## 提示資料:
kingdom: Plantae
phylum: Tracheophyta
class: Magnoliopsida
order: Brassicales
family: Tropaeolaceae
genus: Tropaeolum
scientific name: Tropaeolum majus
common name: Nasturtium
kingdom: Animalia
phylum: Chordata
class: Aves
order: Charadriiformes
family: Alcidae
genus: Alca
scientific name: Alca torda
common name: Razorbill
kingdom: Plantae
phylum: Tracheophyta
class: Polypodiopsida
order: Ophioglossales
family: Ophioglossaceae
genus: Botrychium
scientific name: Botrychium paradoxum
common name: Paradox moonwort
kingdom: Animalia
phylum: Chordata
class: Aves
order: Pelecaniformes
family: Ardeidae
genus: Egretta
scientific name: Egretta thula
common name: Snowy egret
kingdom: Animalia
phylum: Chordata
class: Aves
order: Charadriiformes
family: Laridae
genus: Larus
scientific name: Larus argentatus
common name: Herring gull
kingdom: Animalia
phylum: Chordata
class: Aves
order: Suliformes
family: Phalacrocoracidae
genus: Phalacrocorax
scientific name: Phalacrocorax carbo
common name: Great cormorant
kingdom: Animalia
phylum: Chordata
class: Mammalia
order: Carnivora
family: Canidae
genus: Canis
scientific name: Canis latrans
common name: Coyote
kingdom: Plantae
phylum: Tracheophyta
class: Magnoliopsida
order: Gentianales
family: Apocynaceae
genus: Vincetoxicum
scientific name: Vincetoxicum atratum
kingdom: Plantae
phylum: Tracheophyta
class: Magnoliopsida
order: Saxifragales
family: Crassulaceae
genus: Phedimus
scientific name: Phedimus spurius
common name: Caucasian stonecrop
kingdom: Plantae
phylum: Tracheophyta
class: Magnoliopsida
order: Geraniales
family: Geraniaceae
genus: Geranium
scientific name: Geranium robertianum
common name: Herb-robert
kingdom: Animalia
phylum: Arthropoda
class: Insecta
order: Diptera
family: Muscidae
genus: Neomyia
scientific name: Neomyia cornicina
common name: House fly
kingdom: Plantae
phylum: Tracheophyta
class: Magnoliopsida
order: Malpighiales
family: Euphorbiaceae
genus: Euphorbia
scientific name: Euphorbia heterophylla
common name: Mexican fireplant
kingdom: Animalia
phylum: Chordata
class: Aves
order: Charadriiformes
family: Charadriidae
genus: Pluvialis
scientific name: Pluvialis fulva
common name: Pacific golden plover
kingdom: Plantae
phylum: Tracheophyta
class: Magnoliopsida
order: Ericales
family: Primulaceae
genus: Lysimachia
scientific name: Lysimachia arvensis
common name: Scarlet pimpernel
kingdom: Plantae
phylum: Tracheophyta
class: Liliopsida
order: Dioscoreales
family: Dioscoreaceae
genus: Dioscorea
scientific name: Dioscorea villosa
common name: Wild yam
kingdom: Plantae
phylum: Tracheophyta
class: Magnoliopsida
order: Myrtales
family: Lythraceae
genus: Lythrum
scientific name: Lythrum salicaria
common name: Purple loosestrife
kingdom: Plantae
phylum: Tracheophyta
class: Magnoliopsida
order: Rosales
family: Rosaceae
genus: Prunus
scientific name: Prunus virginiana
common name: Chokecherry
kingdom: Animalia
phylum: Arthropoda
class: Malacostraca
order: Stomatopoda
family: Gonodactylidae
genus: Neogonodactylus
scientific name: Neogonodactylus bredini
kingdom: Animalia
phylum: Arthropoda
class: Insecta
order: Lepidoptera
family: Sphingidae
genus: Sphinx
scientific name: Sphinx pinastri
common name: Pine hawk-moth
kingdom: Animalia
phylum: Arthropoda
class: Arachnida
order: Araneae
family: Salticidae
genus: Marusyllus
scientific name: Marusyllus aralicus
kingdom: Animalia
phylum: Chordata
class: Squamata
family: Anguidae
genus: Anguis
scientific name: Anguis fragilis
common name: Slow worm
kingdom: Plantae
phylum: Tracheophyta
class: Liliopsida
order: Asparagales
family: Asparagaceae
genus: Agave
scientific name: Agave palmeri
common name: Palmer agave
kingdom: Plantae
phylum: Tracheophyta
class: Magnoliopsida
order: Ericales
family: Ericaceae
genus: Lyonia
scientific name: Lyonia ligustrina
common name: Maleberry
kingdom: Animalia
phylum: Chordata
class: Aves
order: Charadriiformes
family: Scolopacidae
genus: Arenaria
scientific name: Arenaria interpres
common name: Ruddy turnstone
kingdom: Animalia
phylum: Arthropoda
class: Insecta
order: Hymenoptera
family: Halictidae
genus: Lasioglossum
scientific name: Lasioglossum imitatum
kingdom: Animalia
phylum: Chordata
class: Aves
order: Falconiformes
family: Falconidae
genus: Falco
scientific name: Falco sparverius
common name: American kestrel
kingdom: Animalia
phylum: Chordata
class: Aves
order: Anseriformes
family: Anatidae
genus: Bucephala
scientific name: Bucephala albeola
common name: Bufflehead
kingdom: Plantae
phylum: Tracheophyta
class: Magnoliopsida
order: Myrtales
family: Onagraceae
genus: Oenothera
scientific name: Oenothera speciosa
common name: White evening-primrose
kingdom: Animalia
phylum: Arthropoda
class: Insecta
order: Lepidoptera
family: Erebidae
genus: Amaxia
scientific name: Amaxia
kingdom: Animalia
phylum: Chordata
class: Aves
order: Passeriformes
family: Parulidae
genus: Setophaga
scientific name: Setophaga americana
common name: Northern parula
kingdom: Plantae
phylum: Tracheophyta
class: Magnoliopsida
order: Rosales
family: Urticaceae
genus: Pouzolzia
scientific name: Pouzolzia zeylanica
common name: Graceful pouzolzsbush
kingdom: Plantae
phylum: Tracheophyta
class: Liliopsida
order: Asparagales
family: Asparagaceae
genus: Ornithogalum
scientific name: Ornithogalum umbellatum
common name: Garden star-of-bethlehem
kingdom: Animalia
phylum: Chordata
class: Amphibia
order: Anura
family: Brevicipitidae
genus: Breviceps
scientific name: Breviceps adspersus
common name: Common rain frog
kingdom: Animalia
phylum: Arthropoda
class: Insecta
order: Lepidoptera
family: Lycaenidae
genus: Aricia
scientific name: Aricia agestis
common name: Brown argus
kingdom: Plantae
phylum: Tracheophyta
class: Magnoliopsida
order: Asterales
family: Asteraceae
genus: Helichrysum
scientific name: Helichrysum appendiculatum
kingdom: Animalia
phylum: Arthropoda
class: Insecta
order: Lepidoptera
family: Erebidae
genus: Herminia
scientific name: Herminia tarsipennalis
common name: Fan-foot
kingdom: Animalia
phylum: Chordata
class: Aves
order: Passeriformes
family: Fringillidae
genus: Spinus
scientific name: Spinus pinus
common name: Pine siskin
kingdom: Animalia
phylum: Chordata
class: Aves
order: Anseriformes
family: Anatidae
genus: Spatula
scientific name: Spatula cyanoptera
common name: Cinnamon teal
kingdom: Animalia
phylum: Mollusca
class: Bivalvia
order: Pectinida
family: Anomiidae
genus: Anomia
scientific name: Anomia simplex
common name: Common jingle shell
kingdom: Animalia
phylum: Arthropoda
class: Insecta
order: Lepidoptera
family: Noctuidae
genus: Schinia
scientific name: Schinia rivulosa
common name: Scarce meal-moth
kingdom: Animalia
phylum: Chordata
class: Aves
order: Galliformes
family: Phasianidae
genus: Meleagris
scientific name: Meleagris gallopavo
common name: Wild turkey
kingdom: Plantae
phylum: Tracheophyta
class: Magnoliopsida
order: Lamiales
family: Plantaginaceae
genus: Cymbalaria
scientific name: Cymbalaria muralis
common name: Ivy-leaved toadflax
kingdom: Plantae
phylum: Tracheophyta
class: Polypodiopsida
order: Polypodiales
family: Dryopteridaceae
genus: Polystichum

## 記述問題:
上のデータを更新し、すべての行の「common name」を「vernacular name」に置き換えてください。それ以外の部分は一切変えずに、全行を示してください。

## 解答:
kingdom: Plantae
phylum: Tracheophyta
class: Magnoliopsida
order: Brassicales
family: Tropaeolaceae
genus: Tropaeolum
scientific name: Tropaeolum majus
vernacular name: Nasturtium
kingdom: Animalia
phylum: Chordata
class: Aves
order: Charadriiformes
family: Alcidae
genus: Alca
scientific name: Alca torda
vernacular name: Razorbill
kingdom: Plantae
phylum: Tracheophyta
class: Polypodiopsida
order: Ophioglossales
family: Ophioglossaceae
genus: Botrychium
scientific name: Botrychium paradoxum
vernacular name: Paradox moonwort
kingdom: Animalia
phylum: Chordata
class: Aves
order: Pelecaniformes
family: Ardeidae
genus: Egretta
scientific name: Egretta thula
vernacular name: Snowy egret
kingdom: Animalia
phylum: Chordata
class: Aves
order: Charadriiformes
family: Laridae
genus: Larus
scientific name: Larus argentatus
vernacular name: Herring gull
kingdom: Animalia
phylum: Chordata
class: Aves
order: Suliformes
family: Phalacrocoracidae
genus: Phalacrocorax
scientific name: Phalacrocorax carbo
vernacular name: Great cormorant
kingdom: Animalia
phylum: Chordata
class: Mammalia
order: Carnivora
family: Canidae
genus: Canis
scientific name: Canis latrans
vernacular name: Coyote
kingdom: Plantae
phylum: Tracheophyta
class: Magnoliopsida
order: Gentianales
family: Apocynaceae
genus: Vincetoxicum
scientific name: Vincetoxicum atratum
kingdom: Plantae
phylum: Tracheophyta
class: Magnoliopsida
order: Saxifragales
family: Crassulaceae
genus: Phedimus
scientific name: Phedimus spurius
vernacular name: Caucasian stonecrop
kingdom: Plantae
phylum: Tracheophyta
class: Magnoliopsida
order: Geraniales
family: Geraniaceae
genus: Geranium
scientific name: Geranium robertianum
vernacular name: Herb-robert
kingdom: Animalia
phylum: Arthropoda
class: Insecta
order: Diptera
family: Muscidae
genus: Neomyia
scientific name: Neomyia cornicina
vernacular name: House fly
kingdom: Plantae
phylum: Tracheophyta
class: Magnoliopsida
order: Malpighiales
family: Euphorbiaceae
genus: Euphorbia
scientific name: Euphorbia heterophylla
vernacular name: Mexican fireplant
kingdom: Animalia
phylum: Chordata
class: Aves
order: Charadriiformes
family: Charadriidae
genus: Pluvialis
scientific name: Pluvialis fulva
vernacular name: Pacific golden plover
kingdom: Plantae
phylum: Tracheophyta
class: Magnoliopsida
order: Ericales
family: Primulaceae
genus: Lysimachia
scientific name: Lysimachia arvensis
vernacular name: Scarlet pimpernel
kingdom: Plantae
phylum: Tracheophyta
class: Liliopsida
order: Dioscoreales
family: Dioscoreaceae
genus: Dioscorea
scientific name: Dioscorea villosa
vernacular name: Wild yam
kingdom: Plantae
phylum: Tracheophyta
class: Magnoliopsida
order: Myrtales
family: Lythraceae
genus: Lythrum
scientific name: Lythrum salicaria
vernacular name: Purple loosestrife
kingdom: Plantae
phylum: Tracheophyta
class: Magnoliopsida
order: Rosales
family: Rosaceae
genus: Prunus
scientific name: Prunus virginiana
vernacular name: Chokecherry
kingdom: Animalia
phylum: Arthropoda
class: Malacostraca
order: Stomatopoda
family: Gonodactylidae
genus: Neogonodactylus
scientific name: Neogonodactylus bredini
kingdom: Animalia
phylum: Arthropoda
class: Insecta
order: Lepidoptera
family: Sphingidae
genus: Sphinx
scientific name: Sphinx pinastri
vernacular name: Pine hawk-moth
kingdom: Animalia
phylum: Arthropoda
class: Arachnida
order: Araneae
family: Salticidae
genus: Marusyllus
scientific name: Marusyllus aralicus
kingdom: Animalia
phylum: Chordata
class: Squamata
family: Anguidae
genus: Anguis
scientific name: Anguis fragilis
vernacular name: Slow worm
kingdom: Plantae
phylum: Tracheophyta
class: Liliopsida
order: Asparagales
family: Asparagaceae
genus: Agave
scientific name: Agave palmeri
vernacular name: Palmer agave
kingdom: Plantae
phylum: Tracheophyta
class: Magnoliopsida
order: Ericales
family: Ericaceae
genus: Lyonia
scientific name: Lyonia ligustrina
vernacular name: Maleberry
kingdom: Animalia
phylum: Chordata
class: Aves
order: Charadriiformes
family: Scolopacidae
genus: Arenaria
scientific name: Arenaria interpres
vernacular name: Ruddy turnstone
kingdom: Animalia
phylum: Arthropoda
class: Insecta
order: Hymenoptera
family: Halictidae
genus: Lasioglossum
scientific name: Lasioglossum imitatum
kingdom: Animalia
phylum: Chordata
class: Aves
order: Falconiformes
family: Falconidae
genus: Falco
scientific name: Falco sparverius
vernacular name: American kestrel
kingdom: Animalia
phylum: Chordata
class: Aves
order: Anseriformes
family: Anatidae
genus: Bucephala
scientific name: Bucephala albeola
vernacular name: Bufflehead
kingdom: Plantae
phylum: Tracheophyta
class: Magnoliopsida
order: Myrtales
family: Onagraceae
genus: Oenothera
scientific name: Oenothera speciosa
vernacular name: White evening-primrose
kingdom: Animalia
phylum: Arthropoda
class: Insecta
order: Lepidoptera
family: Erebidae
genus: Amaxia
scientific name: Amaxia
kingdom: Animalia
phylum: Chordata
class: Aves
order: Passeriformes
family: Parulidae
genus: Setophaga
scientific name: Setophaga americana
vernacular name: Northern parula
kingdom: Plantae
phylum: Tracheophyta
class: Magnoliopsida
order: Rosales
family: Urticaceae
genus: Pouzolzia
scientific name: Pouzolzia zeylanica
vernacular name: Graceful pouzolzsbush
kingdom: Plantae
phylum: Tracheophyta
class: Liliopsida
order: Asparagales
family: Asparagaceae
genus: Ornithogalum
scientific name: Ornithogalum umbellatum
vernacular name: Garden star-of-bethlehem
kingdom: Animalia
phylum: Chordata
class: Amphibia
order: Anura
family: Brevicipitidae
genus: Breviceps
scientific name: Breviceps adspersus
vernacular name: Common rain frog
kingdom: Animalia
phylum: Arthropoda
class: Insecta
order: Lepidoptera
family: Lycaenidae
genus: Aricia
scientific name: Aricia agestis
vernacular name: Brown argus
kingdom: Plantae
phylum: Tracheophyta
class: Magnoliopsida
order: Asterales
family: Asteraceae
genus: Helichrysum
scientific name: Helichrysum appendiculatum
kingdom: Animalia
phylum: Arthropoda
class: Insecta
order: Lepidoptera
family: Erebidae
genus: Herminia
scientific name: Herminia tarsipennalis
vernacular name: Fan-foot
kingdom: Animalia
phylum: Chordata
class: Aves
order: Passeriformes
family: Fringillidae
genus: Spinus
scientific name: Spinus pinus
vernacular name: Pine siskin
kingdom: Animalia
phylum: Chordata
class: Aves
order: Anseriformes
family: Anatidae
genus: Spatula
scientific name: Spatula cyanoptera
vernacular name: Cinnamon teal
kingdom: Animalia
phylum: Mollusca
class: Bivalvia
order: Pectinida
family: Anomiidae
genus: Anomia
scientific name: Anomia simplex
vernacular name: Common jingle shell
kingdom: Animalia
phylum: Arthropoda
class: Insecta
order: Lepidoptera
family: Noctuidae
genus: Schinia
scientific name: Schinia rivulosa
vernacular name: Scarce meal-moth
kingdom: Animalia
phylum: Chordata
class: Aves
order: Galliformes
family: Phasianidae
genus: Meleagris
scientific name: Meleagris gallopavo
vernacular name: Wild turkey
kingdom: Plantae
phylum: Tracheophyta
class: Magnoliopsida
order: Lamiales
family: Plantaginaceae
genus: Cymbalaria
scientific name: Cymbalaria muralis
vernacular name: Ivy-leaved toadflax
kingdom: Plantae
phylum: Tracheophyta
class: Polypodiopsida
order: Polypodiales
family: Dryopteridaceae
genus: Polystichum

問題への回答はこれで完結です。